Assessing the connection among eight factors used to predict the prognosis of heart failure, the algorithm devised a formula that correlated them to two-year outcomes. The first seven factors were age, sex, heart failure severity (New York Heart Association functional class), heart pumping function (left ventricular ejection fraction), whether heart failure was due to restricted blood supply (ischaemia), B-type natriuretic peptide level in the blood, and kidney function (estimated glomerular filtration rate).

The eighth variable was nuclear imaging parameter, which was heart-to-mediastinum ratio (HMR) of 123Iodine-metaiodobenzylguanidine (MIBG) uptake, a radioisotope that is used to assess the activity of cardiac sympathetic nerves. It is an analogue of norepinephrine, a prescription used for heart failure support. The inclusion of nuclear imaging parameter as a factor stems from previous studies that indicate that HMR can predict cardiac death in patients with heart failure. Measuring it requires an injection of MIBG into the vein, and then using imaging to assess uptake in the heart and upper mediastinum, also known as the center of the thoracic cavity.

The researchers applied the machine learning solution to the cases of 529 heart failure patients with known two-year outcomes for sudden arrhythmic events, including arrhythmic death, sudden cardiac death, appropriate shock from an ICD, and death due to heart failure.

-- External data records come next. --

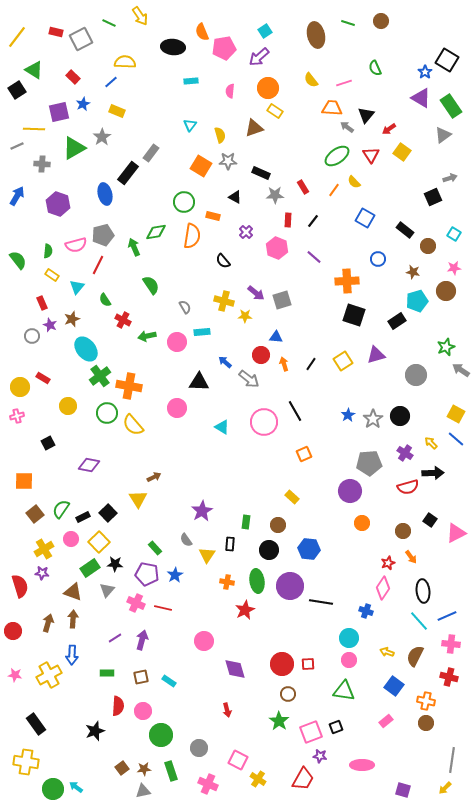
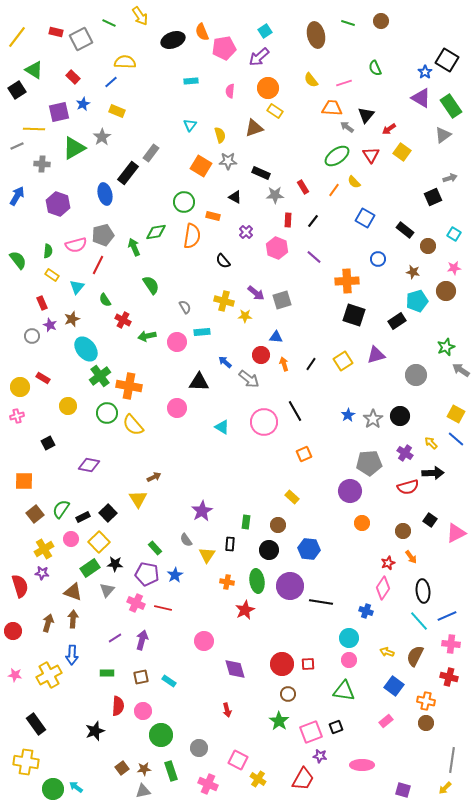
black ellipse at (173, 47): moved 7 px up; rotated 25 degrees counterclockwise
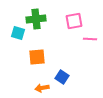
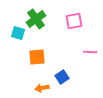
green cross: rotated 30 degrees counterclockwise
pink line: moved 13 px down
blue square: rotated 24 degrees clockwise
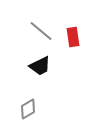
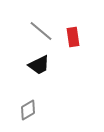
black trapezoid: moved 1 px left, 1 px up
gray diamond: moved 1 px down
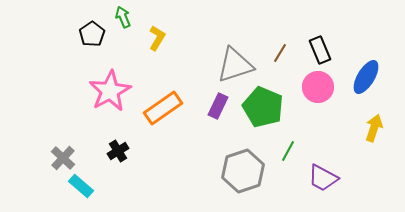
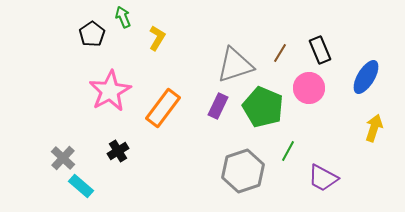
pink circle: moved 9 px left, 1 px down
orange rectangle: rotated 18 degrees counterclockwise
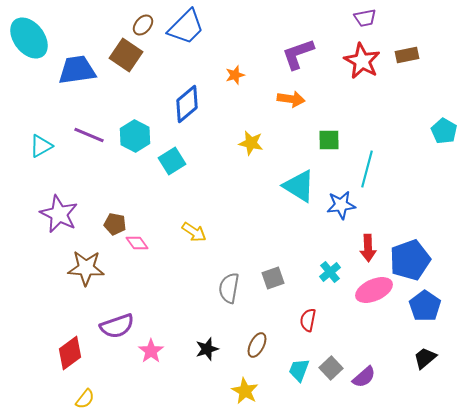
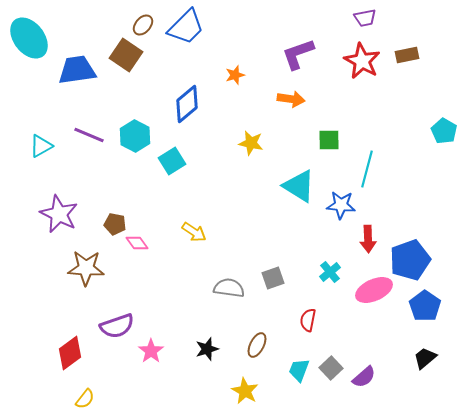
blue star at (341, 205): rotated 12 degrees clockwise
red arrow at (368, 248): moved 9 px up
gray semicircle at (229, 288): rotated 88 degrees clockwise
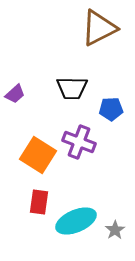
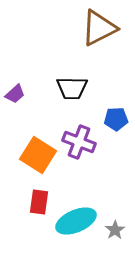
blue pentagon: moved 5 px right, 10 px down
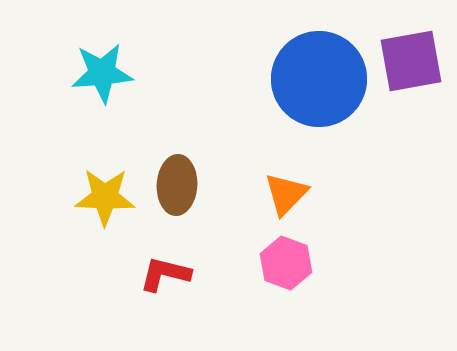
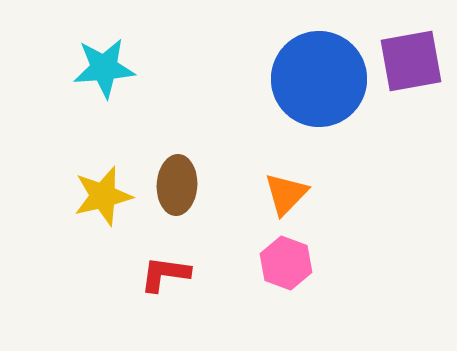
cyan star: moved 2 px right, 5 px up
yellow star: moved 2 px left, 1 px up; rotated 16 degrees counterclockwise
red L-shape: rotated 6 degrees counterclockwise
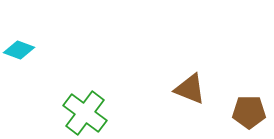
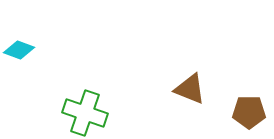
green cross: rotated 18 degrees counterclockwise
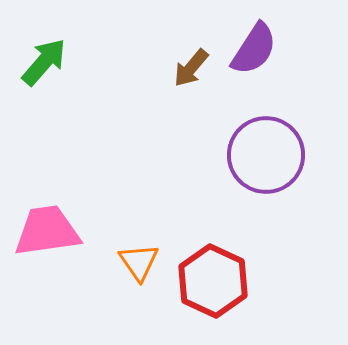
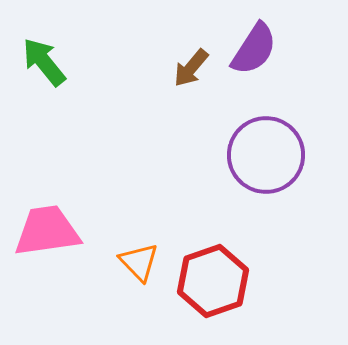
green arrow: rotated 80 degrees counterclockwise
orange triangle: rotated 9 degrees counterclockwise
red hexagon: rotated 16 degrees clockwise
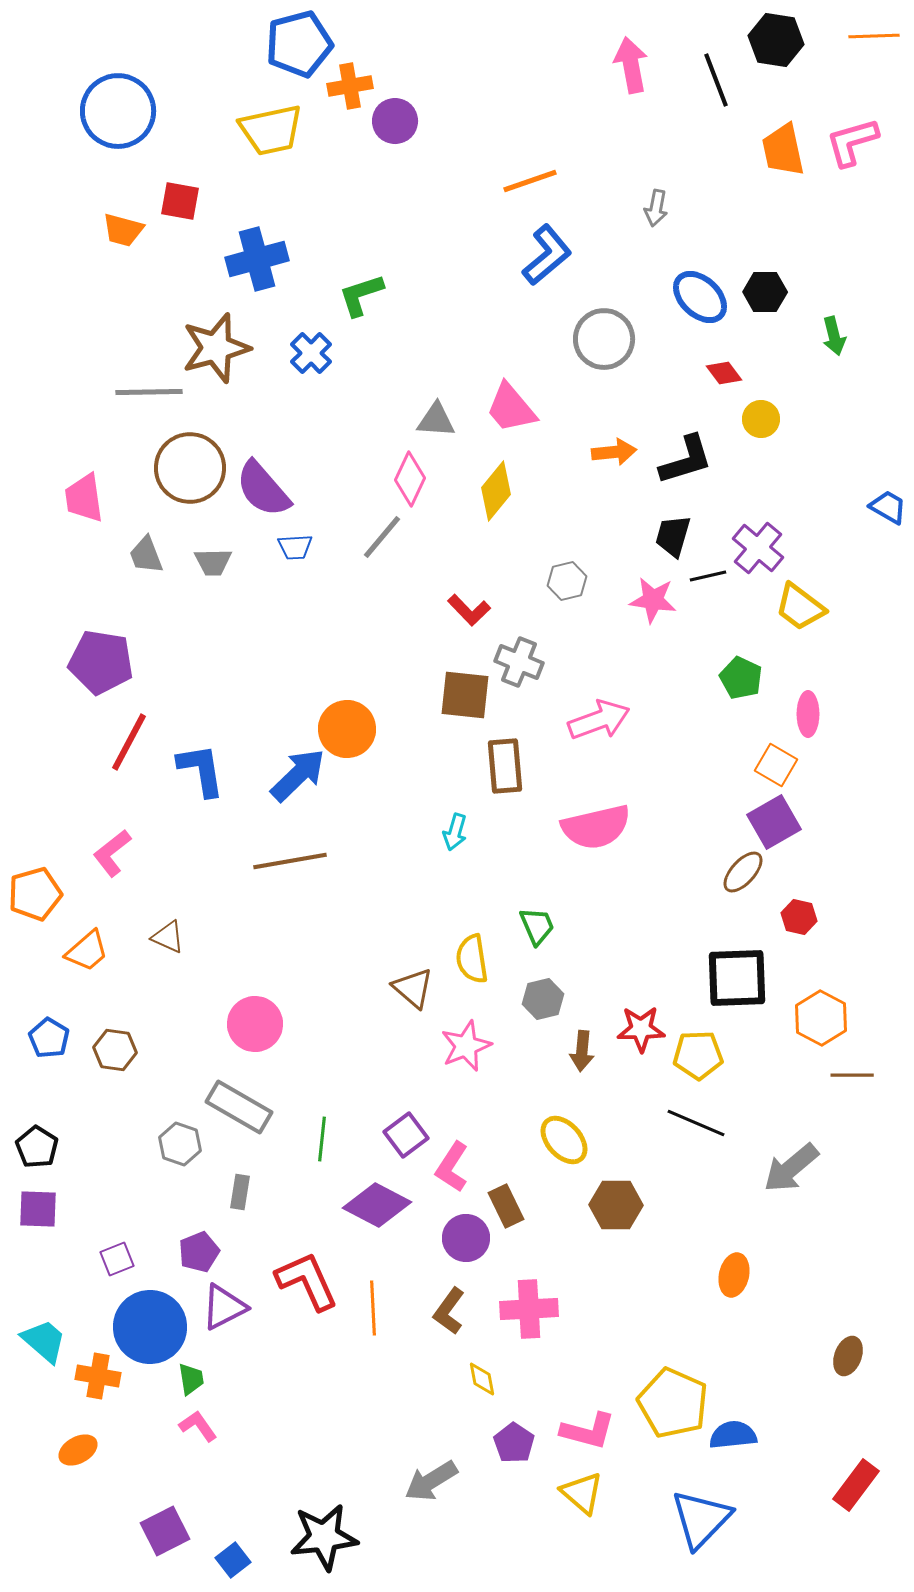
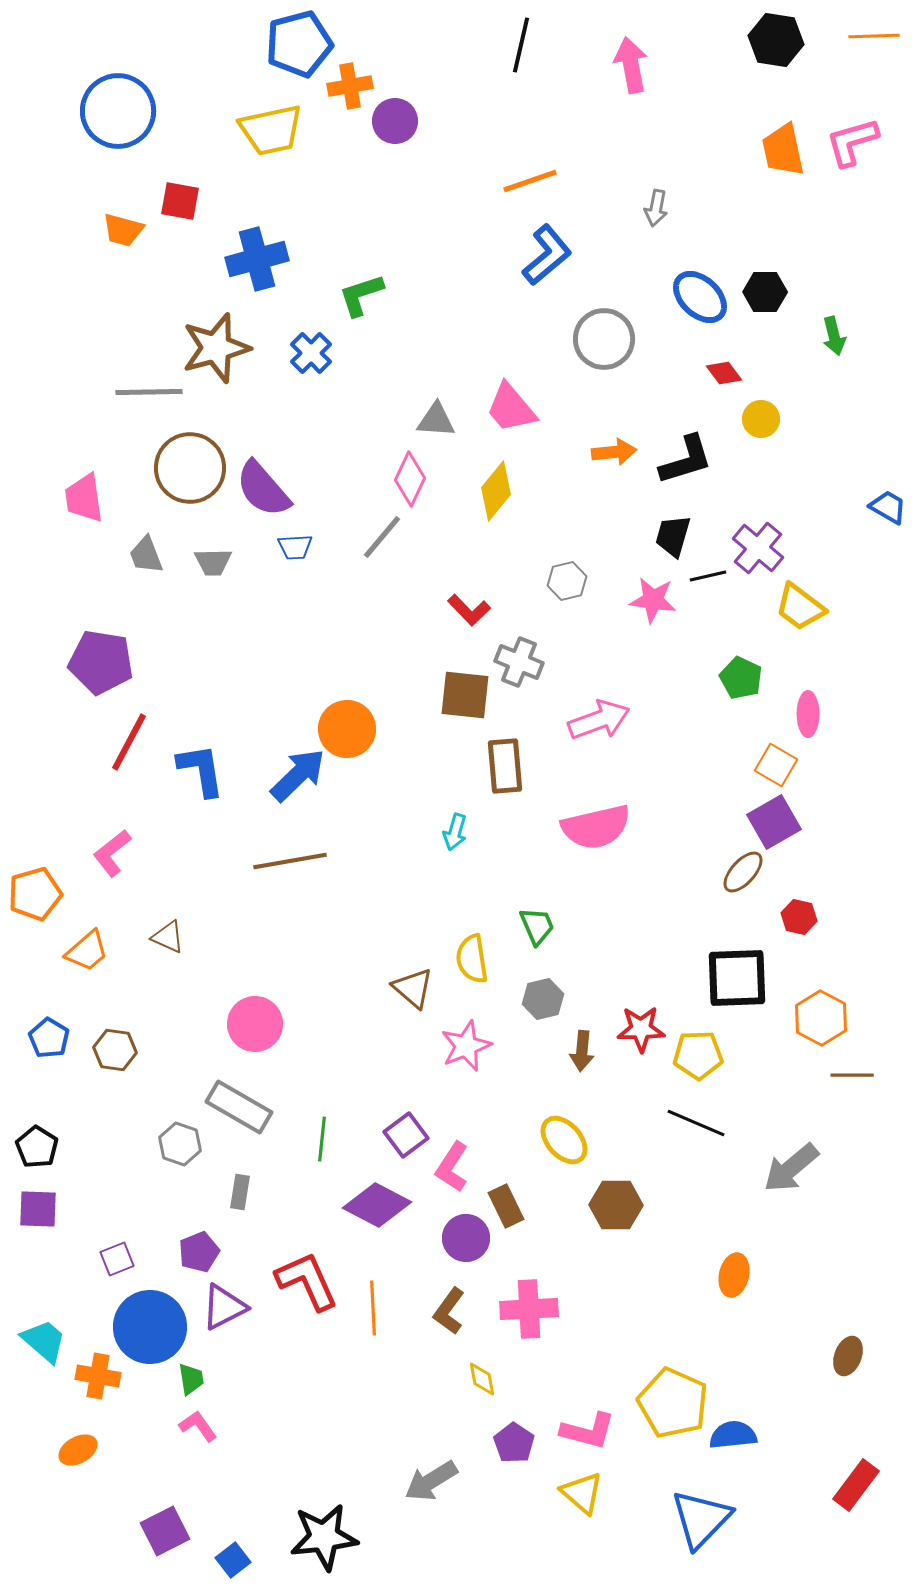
black line at (716, 80): moved 195 px left, 35 px up; rotated 34 degrees clockwise
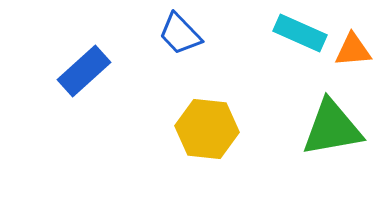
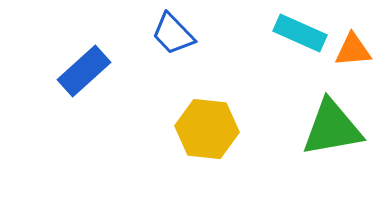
blue trapezoid: moved 7 px left
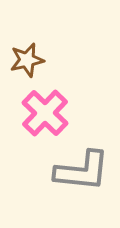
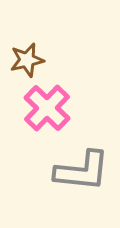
pink cross: moved 2 px right, 5 px up
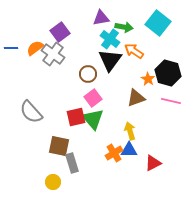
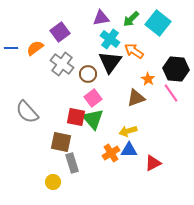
green arrow: moved 7 px right, 8 px up; rotated 126 degrees clockwise
gray cross: moved 9 px right, 10 px down
black triangle: moved 2 px down
black hexagon: moved 8 px right, 4 px up; rotated 10 degrees counterclockwise
pink line: moved 8 px up; rotated 42 degrees clockwise
gray semicircle: moved 4 px left
red square: rotated 24 degrees clockwise
yellow arrow: moved 2 px left; rotated 90 degrees counterclockwise
brown square: moved 2 px right, 4 px up
orange cross: moved 3 px left
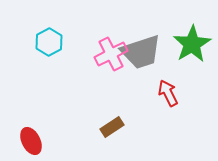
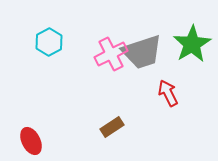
gray trapezoid: moved 1 px right
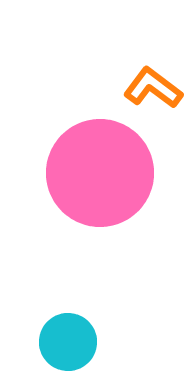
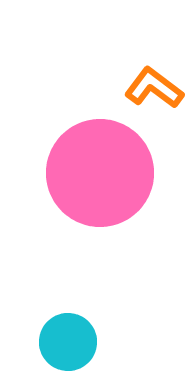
orange L-shape: moved 1 px right
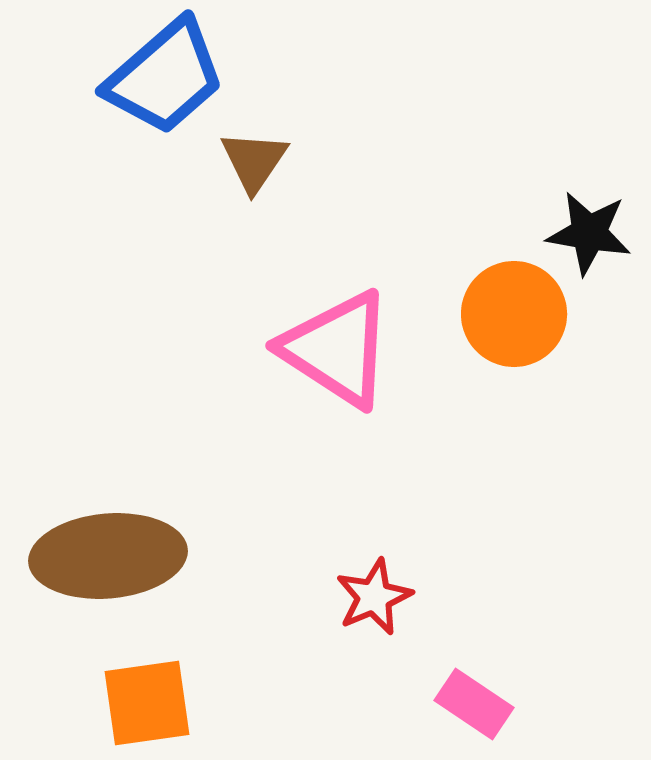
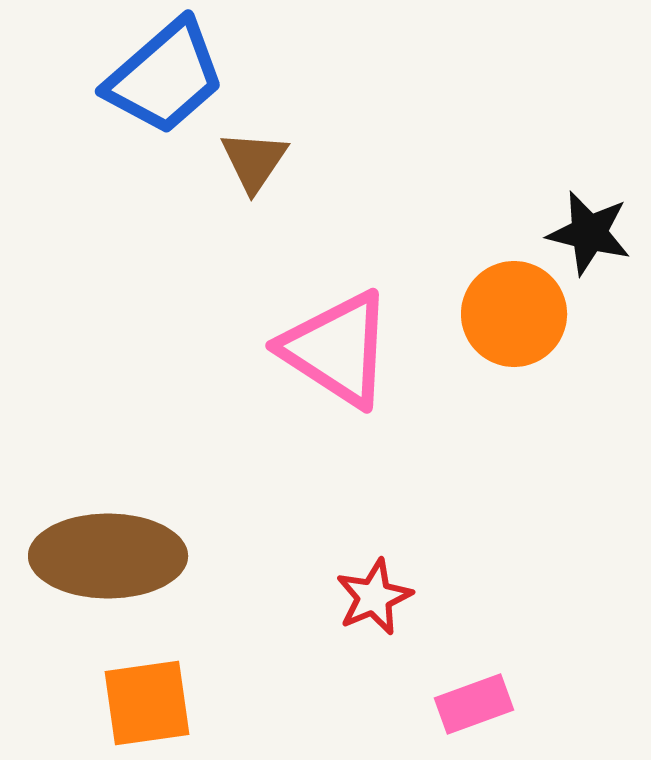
black star: rotated 4 degrees clockwise
brown ellipse: rotated 5 degrees clockwise
pink rectangle: rotated 54 degrees counterclockwise
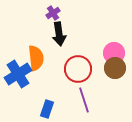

They then followed up with patients two years later, recording 141 events that consisted of 37 sudden arrhythmic events and 104 deaths due to heart failure. The AUC for predicting all events was 0.87, compared to 0.74 and 0.91 for arrhythmic events and heart failure death, respectively.

“This is a preliminary study and we can improve the prediction of arrhythmic events by adding variables and continuing to train the machine learning algorithm,” said Nakajima, adding that a potential barrier that users should be aware of is the cost of MIBG imaging, which is around $2,130–$3,800 in the U.S. “While the costs of the scan may be high, it would be value for money if unnecessary device implantations were avoided.”